Puis l’affaire a été mise en délibéré au 08 juin 2023, délibéré au cours duquel il a été rendu compte des débats à la Cour.
L’arrêt a été rendu le 08 juin 2023.
EXPOSE DU LITIGE’:
M. [S] [M], né le 3 août 1990, a été embauché le 11 janvier 2014 par la société UTC Fire & Security Services, établissement du groupe Chubb France, suivant contrat de travail à durée déterminée, en qualité de livreur poseur statut ETAM, niveau III, échelon 2, coefficient 225 de la convention collective de la Métallurgie de la région parisienne.
La relation de travail s’est poursuivie suivant contrat de travail à durée indéterminée au sein de la société en commandite simple (SCS) Chubb France à compter du 15 juillet 2014 dans les mêmes conditions et au même poste.

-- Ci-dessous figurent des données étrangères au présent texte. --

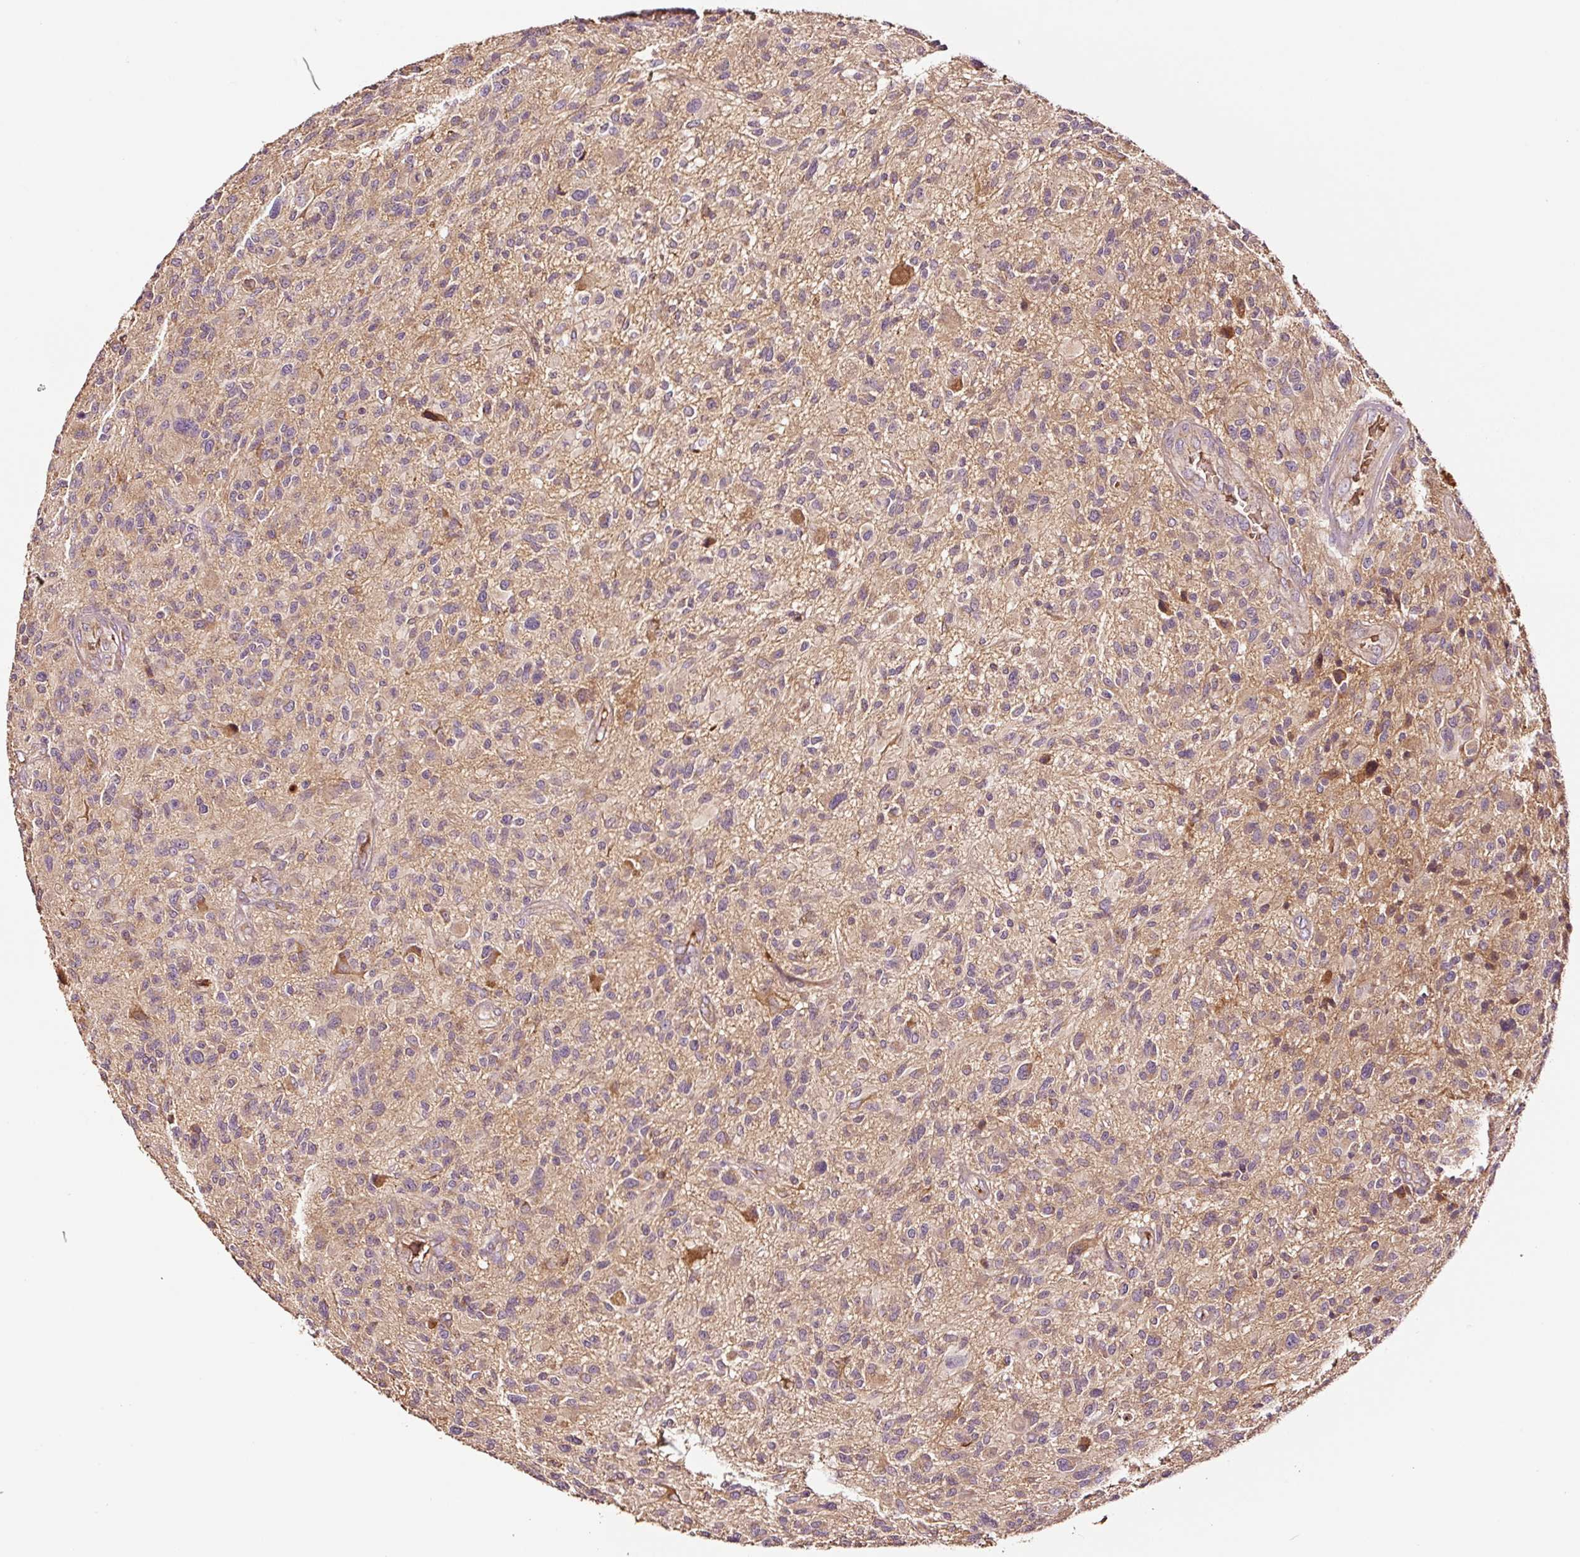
{"staining": {"intensity": "moderate", "quantity": "<25%", "location": "cytoplasmic/membranous"}, "tissue": "glioma", "cell_type": "Tumor cells", "image_type": "cancer", "snomed": [{"axis": "morphology", "description": "Glioma, malignant, High grade"}, {"axis": "topography", "description": "Brain"}], "caption": "Moderate cytoplasmic/membranous expression is present in approximately <25% of tumor cells in glioma.", "gene": "PGLYRP2", "patient": {"sex": "male", "age": 47}}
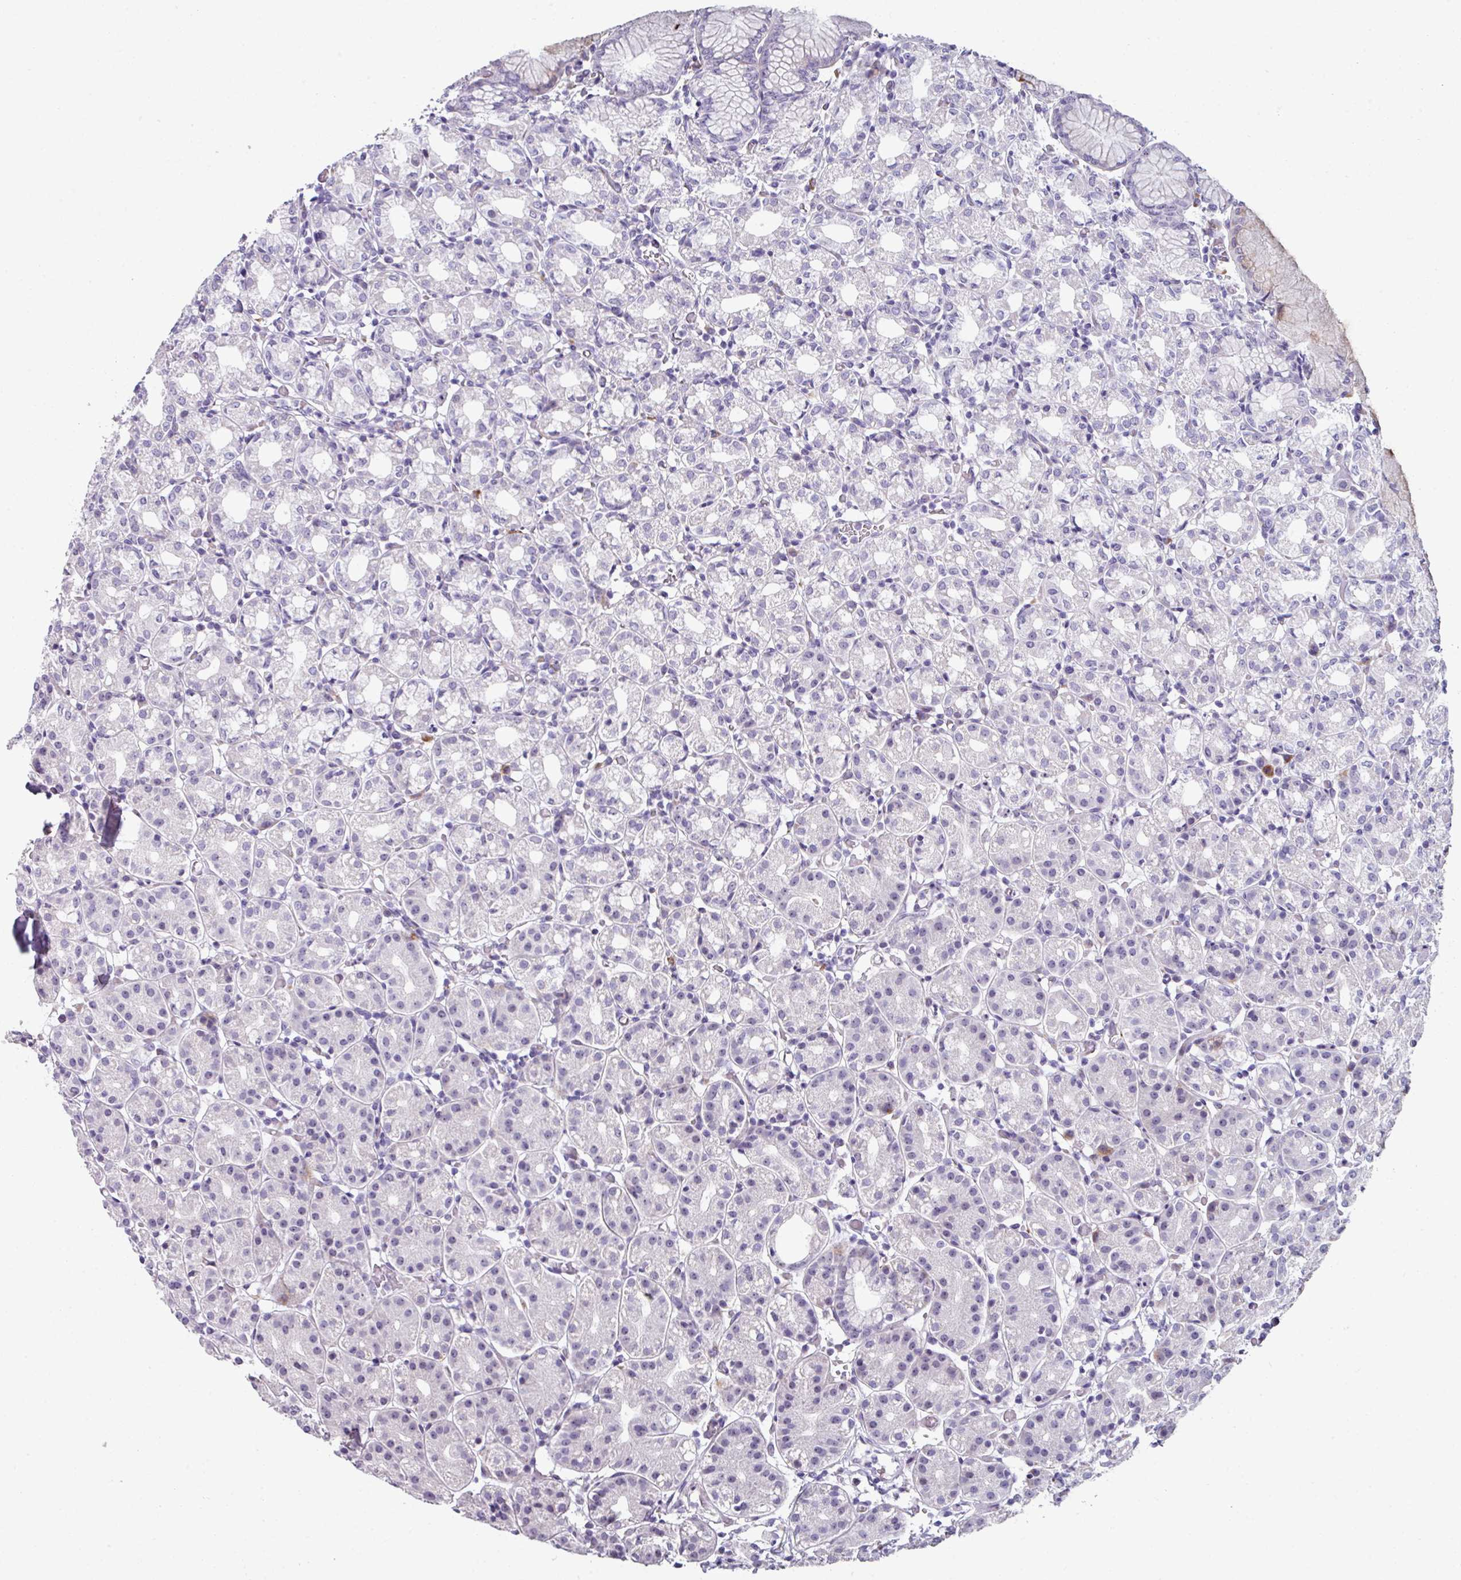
{"staining": {"intensity": "moderate", "quantity": "<25%", "location": "cytoplasmic/membranous"}, "tissue": "stomach", "cell_type": "Glandular cells", "image_type": "normal", "snomed": [{"axis": "morphology", "description": "Normal tissue, NOS"}, {"axis": "topography", "description": "Stomach"}], "caption": "Moderate cytoplasmic/membranous positivity is appreciated in approximately <25% of glandular cells in benign stomach. (Brightfield microscopy of DAB IHC at high magnification).", "gene": "BMS1", "patient": {"sex": "female", "age": 57}}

Selon avenant en date du 1er mars 2015, M. [S] [M] a été promu au poste de gestionnaire de stock, niveau III, échelon 3, coefficient 240 de la convention collective précitée. M. [S] [M] bénéficiait d’un véhicule professionnel dans le cadre de cette affectation.
Le 21 janvier 2019, M. [S] [M], conduisant le véhicule professionnel, a eu un accrochage avec le véhicule de sa mère. La SCS Chubb France conteste la réalité de cet accrochage et affirme que le salarié a réalisé une déclaration frauduleuse auprès de l’assurance de la société.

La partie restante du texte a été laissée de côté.